Mas o desfecho de My Bloody Valentine consegue atrair a atenção do espectador, principalmente por dar a Jane mais uma oportunidade de resolver casos utilizando técnicas obscuras de encenação. Aliás, é essa característica que faz do personagem uma figura interessante, por utilizar técnicas muitas vezes infantis para fazer criminosos se entregarem. É possível fazê-lo sem que a solução ocorra de maneira óbvia, coisa que não acontece quando, por exemplo, Jane faz com que Janpen se denuncie ao insinuar a existência de algo em seu ombro. Aliás, quando provou-se que a prostituta era uma das responsáveis pela morte de Porchetto, essa situação torna-se ainda mais inverossímil, mostrando que o roteiro do episódio se preocupa muito pouco em manter a coerência.

Em um episódio em que são raras as ideias que funcionam, cabe ao relacionamento de Jane e Lisbon encabeçar a lista de situações que cumprem seu objetivo. Após os acontecimentos do final da terceira temporada, e dos esforços tomados pelo consultor para que a amiga não fosse demitida da CBI, cada vez mais vemos os dois se aproximarem de uma forma muito bem elaborada. Gradualmente, Lisbon parece perder o medo de confiar nas atitudes de Jane, desaprovando-as com frequência cada vez menor. Aqui, é curioso reparar como ela hesita muito pouco ao ter de mentir para os suspeitos para que o plano de Jane siga adiante. Em outros tempos, tal atitude seria impensável, já que ela, policial de formação, via uma grande falta de ética nesse tipo de comportamento. Hoje, embora ainda não se sinta confortável com isso, já acredita nos resultados e nas boas intenções de seu parceiro de equipe.

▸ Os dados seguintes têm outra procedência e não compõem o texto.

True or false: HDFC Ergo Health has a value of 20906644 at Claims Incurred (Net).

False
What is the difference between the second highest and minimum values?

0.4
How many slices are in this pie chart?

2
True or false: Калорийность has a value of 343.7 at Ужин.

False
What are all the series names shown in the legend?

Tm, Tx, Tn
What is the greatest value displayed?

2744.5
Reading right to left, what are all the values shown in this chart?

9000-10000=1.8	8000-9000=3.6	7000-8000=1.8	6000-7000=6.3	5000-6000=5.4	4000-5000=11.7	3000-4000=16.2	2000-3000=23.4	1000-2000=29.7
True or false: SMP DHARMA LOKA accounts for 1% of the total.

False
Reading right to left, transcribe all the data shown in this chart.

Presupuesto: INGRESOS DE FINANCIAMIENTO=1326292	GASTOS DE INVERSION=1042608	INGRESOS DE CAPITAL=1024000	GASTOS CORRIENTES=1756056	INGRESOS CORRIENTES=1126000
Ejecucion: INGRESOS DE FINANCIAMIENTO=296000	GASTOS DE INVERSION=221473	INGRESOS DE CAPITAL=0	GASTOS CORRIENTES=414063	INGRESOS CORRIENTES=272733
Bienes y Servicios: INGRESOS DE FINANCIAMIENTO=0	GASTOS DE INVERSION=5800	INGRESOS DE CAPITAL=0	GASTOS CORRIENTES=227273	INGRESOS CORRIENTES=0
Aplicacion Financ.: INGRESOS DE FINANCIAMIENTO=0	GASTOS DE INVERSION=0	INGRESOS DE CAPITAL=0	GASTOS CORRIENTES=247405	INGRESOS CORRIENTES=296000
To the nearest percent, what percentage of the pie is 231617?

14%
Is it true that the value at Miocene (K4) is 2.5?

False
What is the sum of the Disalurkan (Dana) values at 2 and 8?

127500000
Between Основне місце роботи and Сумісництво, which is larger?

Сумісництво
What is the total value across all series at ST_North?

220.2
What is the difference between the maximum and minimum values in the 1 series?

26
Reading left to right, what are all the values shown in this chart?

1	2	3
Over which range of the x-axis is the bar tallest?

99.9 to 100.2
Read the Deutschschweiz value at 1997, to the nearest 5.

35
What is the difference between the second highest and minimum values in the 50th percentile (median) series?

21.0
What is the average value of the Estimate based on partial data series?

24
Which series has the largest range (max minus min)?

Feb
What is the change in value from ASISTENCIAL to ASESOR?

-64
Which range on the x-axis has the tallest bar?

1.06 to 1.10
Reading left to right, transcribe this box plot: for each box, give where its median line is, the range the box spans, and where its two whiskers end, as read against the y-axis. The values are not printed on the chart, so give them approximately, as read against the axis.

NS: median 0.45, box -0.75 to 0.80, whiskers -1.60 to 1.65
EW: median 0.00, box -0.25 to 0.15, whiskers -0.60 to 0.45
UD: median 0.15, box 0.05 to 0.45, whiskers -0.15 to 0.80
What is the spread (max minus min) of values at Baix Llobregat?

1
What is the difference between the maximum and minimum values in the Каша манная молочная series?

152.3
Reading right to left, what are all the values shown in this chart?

Assim, embora My Bloody Valentine mais erre que acerte, é louvável a atitude de Bruno Heller de ao menos tentar criar algo diferente, aproveitando seus coadjuvantes. É claro que isso poderia ocorrer de forma mais eficaz, mas ainda assim é interessante ver The Mentalist mudando ligeiramente seu comportamento, evitando estacionar em uma repetitiva sequência de episódios praticamente iguais.